At my age, really, who's paying attention to what I wear?
Unfortunately, this is not a new challenge or even a new paradigm for me. Given the time I have had to think about it while sheltering-in-place, I have dredged up some memories of my mother’s admonishments to behave as well as I looked if I was headed to a party or a friend’s house, and also her commitment to getting my 85 year-old grandmother up and “dressed for the day,” no matter how much she was failing, no matter that she would not be leaving the house ever again. It was my mother, too, who bathed and dressed up late every afternoon to be “ready,” she said, for cocktails with my father at 5. I have always loved to shop for clothes, and I usually knew how to dress my part in different environments — small town Ohio, at a woman’s college, in Brooklyn, suburban New Jersey, Dallas, the mountains of Idaho; at church, work, a dinner party, a wedding, at the kids’ school. But that’s the thing - I was dressing my part, I think, more than I was dressing my self. Which, even though I sort of delighted in it, is lame, if not sad. I am even reminded that before I went back to work in the 90’s, while I was still just thinking about it, I went to Saks and tried on business attire to see if I could look the part after years as "just a mom." Dare I say it? I looked good, and empowered; I got the job.

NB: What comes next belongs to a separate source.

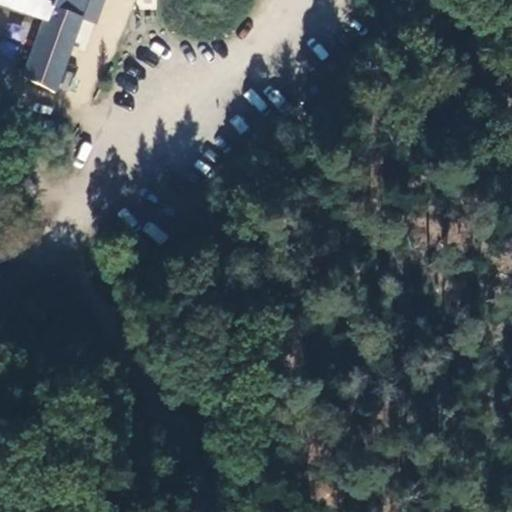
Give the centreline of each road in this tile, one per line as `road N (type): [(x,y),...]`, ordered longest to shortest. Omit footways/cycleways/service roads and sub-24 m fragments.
road 1 (track): [(225,511),(63,224)]
road 2 (track): [(145,139),(0,76)]
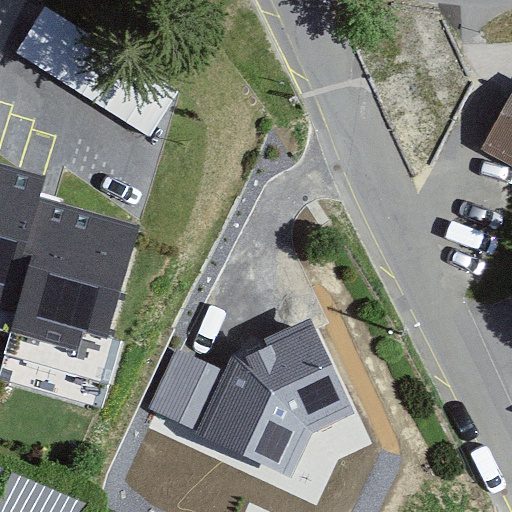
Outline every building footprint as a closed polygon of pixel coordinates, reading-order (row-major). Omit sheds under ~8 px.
[(18,48),(77,84),(100,46),(41,10),(18,48)] [(511,93),(479,154),(511,171),(511,93)] [(54,192),(0,175),(0,342),(14,347),(49,211),(54,192)] [(140,235),(49,211),(14,347),(12,354),(113,381),(122,345),(109,342),(140,235)] [(233,360),(205,429),(289,466),(309,421),(358,407),(309,321),(233,360)] [(216,371),(177,355),(154,408),(193,424),(216,371)] [(83,511),(88,507),(10,475),(0,504),(0,511),(83,511)]
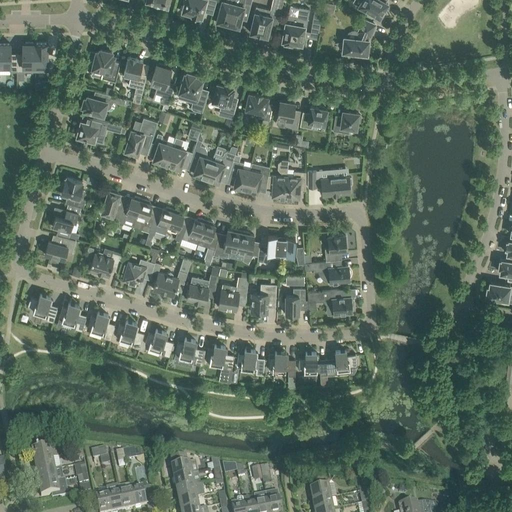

More recently it has bothered me that I still sometimes feel the need to dress to prove something, mostly to prove I am not, quite literally, a social or sartorial misfit in any given situation. But prove it to whom? At my age, really, who’s paying any attention to what I wear? Instead of different outfits for here or there or another place or situation, why don’t I just have clothes I like to wear, clothes that fit me and the life I’m living (not someone else’s carefully curated lifestyle), clothes that reflect — rather than project — who I am, clothes whose only message is that I am comfortable in my own skin and don't need fashion armor? The pandemic has clothed our world in mourning — for lives and livelihoods lost and for a society riven by racism. Fashion is, and always has been, frivolous, fanciful, a fantasy. So thinking about what-to-wear-today is, yes, an escape. But it’s also an opportunity to clean out the closet of my psyche and, well, yes, dress for success, bra or no bra.